Monday, Jul. 12, 1971
Learson at IBM's Helm
When T. Vincent Learson, then president of IBM, decided in 1966 to enter the Newport-to-Bermuda yacht race, he was given some jocular advice by his boss, Chairman Thomas J. Watson Jr. "You'd better not win if you expect to stay at IBM," cracked Watson, an annual contender in the race. Vince Learson, a hulking (6 ft. 5 in., 200 lbs.) natural-born competitor, quietly continued his preparations, which included signing on a crew whose record in past races was statistically outstanding. When the sailing classic had ended, Learson's stock fiber glass ocean racer Thunderbird was the winner; Tom Watson's custom-designed Palawan finished 24th.
Last week "Tom Jr.," son of IBM's Jovian figure, told one and all that Learson was a winner in many ways. With Watson's warm endorsement, Learson, 58, was elected chairman of the world's largest computer manufacturer, becoming the first chief executive from outside the "founding family" in IBM's 60-year history. Watson, 57, who had held the job since his father's death in 1956, decided to step aside after suffering a heart attack that kept him away from his desk for three months last winter. Since he and his family hold 1.2 million shares of IBM stock (worth $383 million), Watson clearly intends to remain active in the company's management.* He became chairman of the board's executive committee and a member of its newly formed finance committee.
Aggressive Ideal.

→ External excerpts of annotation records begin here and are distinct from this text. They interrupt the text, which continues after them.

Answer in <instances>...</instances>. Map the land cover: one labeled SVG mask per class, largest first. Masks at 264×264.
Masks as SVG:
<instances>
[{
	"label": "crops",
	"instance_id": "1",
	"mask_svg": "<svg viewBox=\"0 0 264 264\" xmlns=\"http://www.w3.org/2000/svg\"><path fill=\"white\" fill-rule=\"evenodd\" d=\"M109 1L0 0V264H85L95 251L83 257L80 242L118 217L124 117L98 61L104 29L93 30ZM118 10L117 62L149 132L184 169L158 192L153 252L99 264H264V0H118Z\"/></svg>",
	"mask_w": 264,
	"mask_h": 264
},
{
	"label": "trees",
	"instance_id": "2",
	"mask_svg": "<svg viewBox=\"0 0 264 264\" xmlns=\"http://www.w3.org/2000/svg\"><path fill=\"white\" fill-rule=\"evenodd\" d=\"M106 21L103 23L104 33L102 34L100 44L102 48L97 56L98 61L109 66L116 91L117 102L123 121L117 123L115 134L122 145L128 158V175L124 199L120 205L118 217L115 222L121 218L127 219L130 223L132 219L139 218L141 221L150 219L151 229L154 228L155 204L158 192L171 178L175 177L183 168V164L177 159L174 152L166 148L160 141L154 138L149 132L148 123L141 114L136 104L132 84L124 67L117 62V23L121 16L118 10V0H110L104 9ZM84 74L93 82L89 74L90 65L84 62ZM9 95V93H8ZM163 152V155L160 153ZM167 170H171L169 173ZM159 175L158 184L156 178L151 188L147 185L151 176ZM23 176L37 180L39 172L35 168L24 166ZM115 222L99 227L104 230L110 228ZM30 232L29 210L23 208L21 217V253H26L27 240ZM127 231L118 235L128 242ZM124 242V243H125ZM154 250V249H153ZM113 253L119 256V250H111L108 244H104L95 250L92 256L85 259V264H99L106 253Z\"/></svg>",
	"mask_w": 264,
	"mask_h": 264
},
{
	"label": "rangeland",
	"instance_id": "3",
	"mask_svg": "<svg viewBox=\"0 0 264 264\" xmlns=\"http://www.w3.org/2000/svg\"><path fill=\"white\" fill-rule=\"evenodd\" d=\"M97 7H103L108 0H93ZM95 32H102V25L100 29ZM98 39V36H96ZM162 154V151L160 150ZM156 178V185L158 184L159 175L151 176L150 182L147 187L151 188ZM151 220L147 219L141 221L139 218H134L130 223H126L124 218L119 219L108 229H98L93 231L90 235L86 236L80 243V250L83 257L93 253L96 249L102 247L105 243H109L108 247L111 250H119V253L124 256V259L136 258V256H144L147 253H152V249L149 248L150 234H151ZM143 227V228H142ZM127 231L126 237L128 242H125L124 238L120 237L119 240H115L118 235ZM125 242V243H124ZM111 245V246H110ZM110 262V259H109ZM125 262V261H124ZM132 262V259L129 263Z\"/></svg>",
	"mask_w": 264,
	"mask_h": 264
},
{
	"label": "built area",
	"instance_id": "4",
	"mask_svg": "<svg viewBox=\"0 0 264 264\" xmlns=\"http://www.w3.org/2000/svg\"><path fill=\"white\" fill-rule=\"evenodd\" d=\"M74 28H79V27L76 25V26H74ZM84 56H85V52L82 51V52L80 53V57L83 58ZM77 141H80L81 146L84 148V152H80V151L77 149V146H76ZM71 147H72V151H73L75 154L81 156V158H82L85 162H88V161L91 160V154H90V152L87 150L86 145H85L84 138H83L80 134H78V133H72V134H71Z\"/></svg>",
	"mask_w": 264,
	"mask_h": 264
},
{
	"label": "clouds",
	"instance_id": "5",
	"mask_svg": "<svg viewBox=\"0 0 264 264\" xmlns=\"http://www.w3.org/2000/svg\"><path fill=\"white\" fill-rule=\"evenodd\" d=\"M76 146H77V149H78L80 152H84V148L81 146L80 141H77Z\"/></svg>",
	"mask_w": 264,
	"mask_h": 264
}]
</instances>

Learson, whose present yacht is named Nepenthe (says he: "She's the Greek goddess who induces a pleasurable sensation of forgetful-ness"), went to work as a salesman for IBM immediately after graduating from Harvard in 1935. Offered a higher-paying job by competitor Remington Rand, Learson nonetheless chose IBM because its machines were electrical rather than mechanical. He rose to general sales manager at a crucial time. Learson still admits that parts of computer technology are "over my head," but in the early 1950s he and Tom Jr. strenuously argued, against the elder Watson's opposition, that IBM's punch-card equipment would soon be outdated by electronic computers, an innovation then dominated by Sperry-Rand's Univac. The younger guard won out, and IBM poured vast resources into its own computer designs. After the corporation introduced the 700 series of computers, its tough-selling teams made those machines and their successors the runaway leaders in a market that grew from infancy to a $9 billion industry over the next two decades. IBM's new boss will need all of his legendary energy to keep the company on a highly profitable course. The business lag has cut so deeply into U.S. computer investment that nearly all of IBM's 9% sales growth in the past two years (to $7.5 billion in 1970) has come from abroad. Antitrust pressures forced the company a year ago to break up into separate chunks its hardware-plus-services packages. As a result, small companies that offer specialized computer services are trying hard to undercut IBM's prices. To match them. Learson is sure to continue abiding by the senior Watson's famous slogan "Think." He is also certain to measure IBM's leaders against his own ideal that executives should be men "with a sense of urgency, a demand for excellence and a healthy discontent with the way things are." It is a more aggressive slogan.
* His only son, Thomas III, is a law student.